Yes, Madonna, You Can Go Home Again

The Queen of Pop unveils her documentary "I Am Because We Are" at a Michigan film festival

By Jovie Baclayon Aug 03, 2008 4:00 PMTags
MadonnaDimitrios Kambouris/WireImage.com

She might be battling divorce rumors, an A-Rod scandal and a tell-all book by her brother, but maybe Madonna's still a small-town girl at heart, after all.

The Material Girl returned to her Michigan roots Saturday for a screening of her acclaimed documentary I Am Because We Are at the Traverse City Film Festival.

"You can take the girl out of Michigan, but you can't take the Michigan out of the girl," she told the crowd of 540 people. "There's something poetic about coming back to the place where I used to come for holidays—camping trips with my dad and stepmother and my very large family. It's great bringing my movie to a place that I feel familiar."

Madonna, who was raised in the Detroit suburb of Rochester Hills, did not address any of her recent controversies in the Q&A session that followed.

The six-day event honoring independent films was cofounded by fellow Michigan native Michael Moore, who welcomed the 49-year-old Queen of Pop onstage.

"She has such an incredible heart and such a generous spirit," he said. "She does so much out of the glare of the lights to make the world a better place."
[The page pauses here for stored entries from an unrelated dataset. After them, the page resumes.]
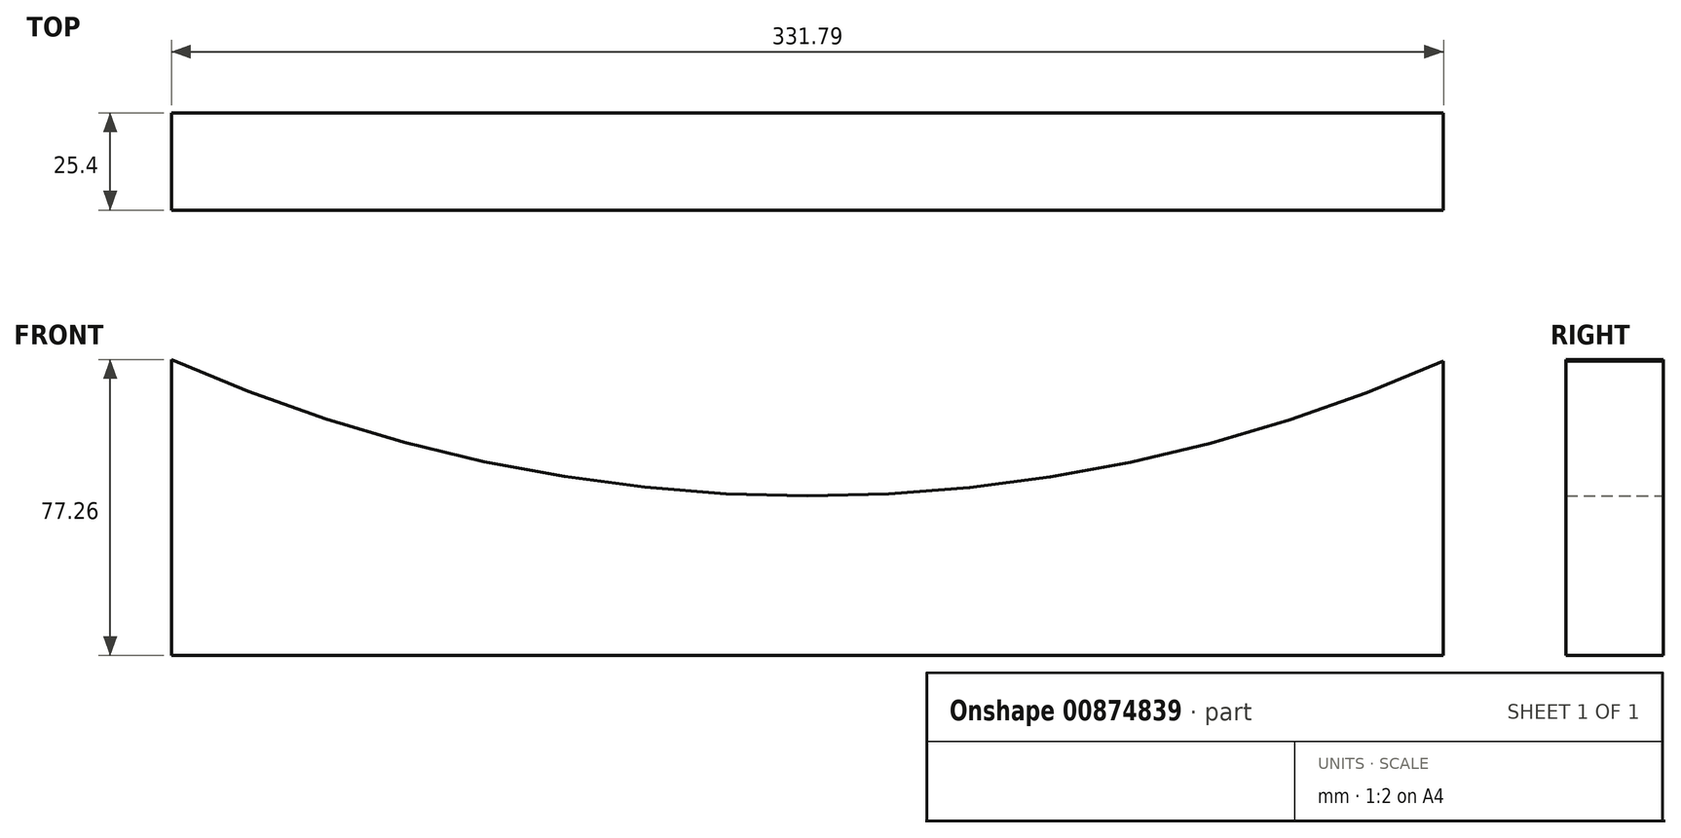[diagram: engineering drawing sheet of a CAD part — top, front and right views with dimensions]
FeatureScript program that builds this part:
annotation { "Feature Type Name" : "Feature", "Feature Type Description" : "" }
export const myFeature = defineFeature(function(context is Context, id is Id, definition is map)
    precondition{}
    {
        {
            var Q0;
            Q0=qCreatedBy(makeId("Front.planeOp"),FACE);
            var sketch = newSketch(context, id + "F0", { "sketchPlane" : qUnion([Q0])});
            skLineSegment(sketch, "E0", {"start": v(-67.86, 49.2) * mm, "end": v(-67.86, -28.07) * mm});
            skLineSegment(sketch, "E1", {"start": v(-67.86, -28.07) * mm, "end": v(263.93, -28.07) * mm});
            skLineSegment(sketch, "E2", {"start": v(263.93, -28.07) * mm, "end": v(263.93, 48.82) * mm});
            skArc(sketch, "E3", {"start": v(-67.86, 49.2) * mm, "mid": v(98, 13.6) * mm, "end": v(263.93, 48.82) * mm});
            skSolve(sketch);
        }
        {
            var Q0;
            Q0 = qSketchRegion(id + "F0", true);
            extrude(context, id + "F1", {"entities" : qUnion([Q0]), "depth" : 25.4 * mm, "offsetDistance" : 25.4 * mm});
        }
    });
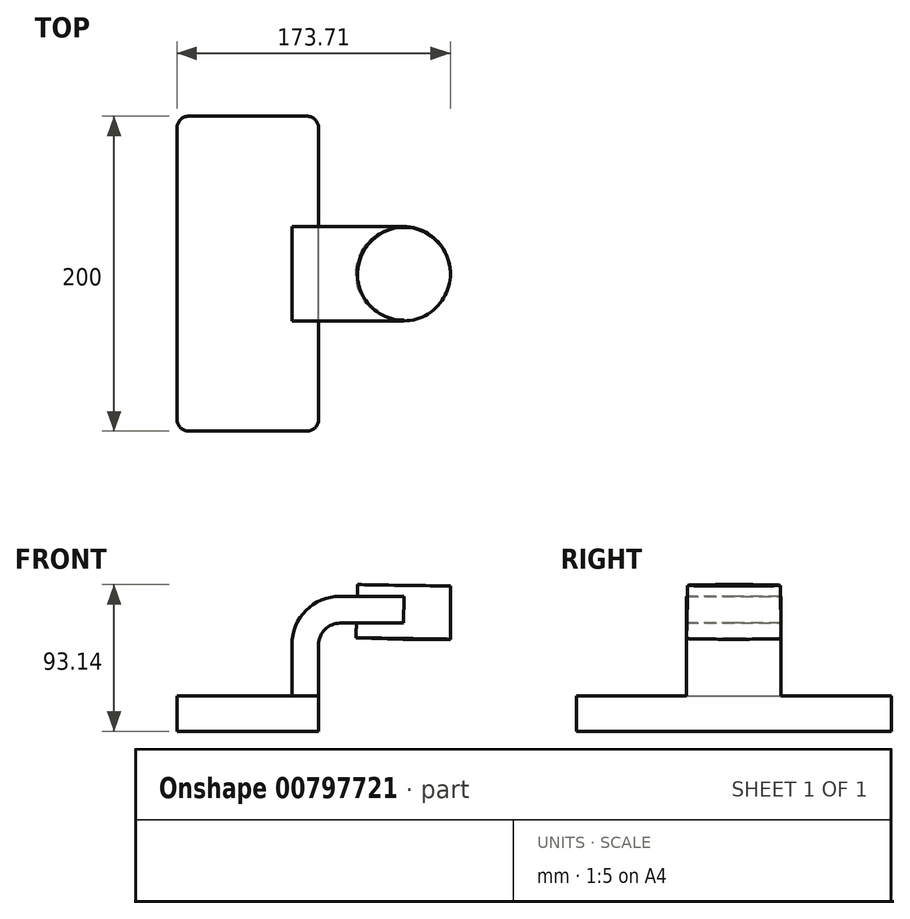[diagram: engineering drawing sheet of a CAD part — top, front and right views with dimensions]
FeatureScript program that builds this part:
annotation { "Feature Type Name" : "Feature", "Feature Type Description" : "" }
export const myFeature = defineFeature(function(context is Context, id is Id, definition is map)
    precondition{}
    {
        {
            var Q0;
            Q0=qCreatedBy(makeId("Front.planeOp"),FACE);
            var sketch = newSketch(context, id + "F0", { "sketchPlane" : qUnion([Q0])});
            skLineSegment(sketch, "E0.bottom", {"start": v(-45, -11.25) * mm, "end": v(45, -11.25) * mm});
            skLineSegment(sketch, "E0.top", {"start": v(-45, 11.25) * mm, "end": v(45, 11.25) * mm});
            skLineSegment(sketch, "E0.left", {"start": v(-45, -11.25) * mm, "end": v(-45, 11.25) * mm});
            skLineSegment(sketch, "E0.right", {"start": v(45, -11.25) * mm, "end": v(45, 11.25) * mm});
            skPoint(sketch, "E0.middle", {"position": v(0, 0) * mm});
            skLineSegment(sketch, "E1.bottom", {"start": v(68.7, 47.2) * mm, "end": v(128.7, 47.2) * mm});
            skLineSegment(sketch, "E1.top", {"start": v(68.7, 80.96) * mm, "end": v(128.7, 80.96) * mm});
            skLineSegment(sketch, "E1.left", {"start": v(68.7, 47.2) * mm, "end": v(68.7, 80.96) * mm});
            skLineSegment(sketch, "E1.right", {"start": v(128.7, 47.2) * mm, "end": v(128.7, 80.96) * mm});
            skPoint(sketch, "E1.middle", {"position": v(98.7, 64.08) * mm});
            skLineSegment(sketch, "E2", {"start": v(45, 11.25) * mm, "end": v(45, 43.75) * mm});
            skArc(sketch, "E3", {"start": v(45, 43.75) * mm, "mid": v(49.02, 53.44) * mm, "end": v(58.7, 57.46) * mm});
            skLineSegment(sketch, "E4", {"start": v(58.7, 57.46) * mm, "end": v(99.24, 57.46) * mm});
            skLineSegment(sketch, "E5.0", {"start": v(58.7, 74.46) * mm, "end": v(99.24, 74.46) * mm});
            skArc(sketch, "E5.1", {"start": v(28, 43.75) * mm, "mid": v(37, 65.46) * mm, "end": v(58.7, 74.46) * mm});
            skLineSegment(sketch, "E5.2", {"start": v(28, 11.25) * mm, "end": v(28, 43.75) * mm});
            skLineSegment(sketch, "E6", {"start": v(98.7, 47.2) * mm, "end": v(99.24, 80.96) * mm});
            skFitSpline(sketch, "E7", {"points": [v(-45, 11.25) * mm, v(58.7, 74.46) * mm], "startDerivative": vector(16.56, 134.6) * mm, "endDerivative": vector(121.57, -0.85) * mm});
            skSolve(sketch);
        }
        {
            var Q0;
            Q0=makeQuery(id+"F0.imprint","IMPRINT",FACE,{"disambiguationData":[TD([[makeQuery(id+"F0.imprint","IMPRINT",EDGE,{"derivedFrom":sQuery(id+"F0.wireOp",EDGE,"E0.bottom")}),1.0]])]});
            extrude(context, id + "F1", {"entities" : qUnion([Q0]), "endBound" : BoundingType.SYMMETRIC, "depth" : 200 * mm, "offsetDistance" : 25 * mm});
        }
        {
            var Q0;
            {var subQ1=sQuery(id+"F0.wireOp",EDGE,"E2");Q0=makeQuery(id+"F0.imprint","IMPRINT",FACE,{"disambiguationData":[TD([[makeQuery(id+"F0.imprint","IMPRINT",EDGE,{"derivedFrom":subQ1}),1.0]])]});}
            var Q1;
            {var subQ0=sQuery(id+"F0.wireOp",EDGE,"E4");var subQ1=sQuery(id+"F0.wireOp",EDGE,"E1.left");var subQ2=makeQuery(id+"F0.imprint","INTERSECT",VERTEX,{"derivedFrom":[subQ1,subQ0]});Q1=makeQuery(id+"F0.imprint","IMPRINT",FACE,{"disambiguationData":[TD([[makeQuery(id+"F0.imprint","IMPRINT",EDGE,{"disambiguationData":[TD([[subQ2,-1.0]])],"derivedFrom":subQ1}),-1.0]])]});}
            extrude(context, id + "F2", {"entities" : qUnion([Q0, Q1]), "operationType" : NewBodyOperationType.ADD, "endBound" : BoundingType.SYMMETRIC, "depth" : 60 * mm, "offsetDistance" : 25 * mm});
        }
        {
            var Q0;
            Q0=makeQuery(id+"F0.imprint","IMPRINT",FACE,{"disambiguationData":[TD([[makeQuery(id+"F0.imprint","IMPRINT",EDGE,{"derivedFrom":sQuery(id+"F0.wireOp",EDGE,"E5.1")}),1.0]])]});
            extrude(context, id + "F3", {"entities" : qUnion([Q0]), "operationType" : NewBodyOperationType.ADD, "endBound" : BoundingType.SYMMETRIC, "depth" : 8 * mm, "offsetDistance" : 25 * mm});
        }
        {
            var Q0;
            {var subQ0=sQuery(id+"F0.wireOp",EDGE,"E1.right");Q0=makeQuery(id+"F0.imprint","IMPRINT",FACE,{"disambiguationData":[TD([[makeQuery(id+"F0.imprint","IMPRINT",EDGE,{"derivedFrom":subQ0}),1.0]])]});}
            var Q1;
            Q1=sQuery(id+"F0.wireOp",EDGE,"E6");
            revolve(context, id + "F4", {"operationType" : NewBodyOperationType.ADD, "surfaceOperationType" : NewSurfaceOperationType.NEW, "entities" : qUnion([Q0]), "axis" : qUnion([Q1]), "revolveType" : RevolveType.FULL});
        }
        {
            var Q0;
            Q0=makeQuery(id+"F1.opExtrude","CAP_EDGE",EDGE,{"disambiguationData":[OSD([sQuery(id+"F0.wireOp",EDGE,"E0.left")])],"isStart":false});
            var Q1;
            Q1=makeQuery(id+"F1.opExtrude","CAP_EDGE",EDGE,{"disambiguationData":[OSD([sQuery(id+"F0.wireOp",EDGE,"E0.left")])],"isStart":true});
            var Q2;
            Q2=makeQuery(id+"F1.opExtrude","CAP_EDGE",EDGE,{"disambiguationData":[OSD([sQuery(id+"F0.wireOp",EDGE,"E0.right")])],"isStart":false});
            var Q3;
            Q3=makeQuery(id+"F1.opExtrude","CAP_EDGE",EDGE,{"disambiguationData":[OSD([sQuery(id+"F0.wireOp",EDGE,"E0.right")])],"isStart":true});
            fillet(context, id + "F5", {"entities" : qUnion([Q0, Q1, Q2, Q3]), "radius" : 7.5 * mm, "tangentPropagation" : true, "allowEdgeOverflow" : false});
        }
    });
Madonna produced, wrote and narrated the documentary, which is about the plight of children orphaned by AIDS in Malawi, the African country where she and husband Guy Ritchie adopted a son, David, in 2006.

Ritchie did not attend the festival. Madonna was accompanied by her 11-year-old daughter, Lourdes, and the film's director, Nathan Rissman. Her father, Silvio Ciccone, and stepmother, Joan, were also there.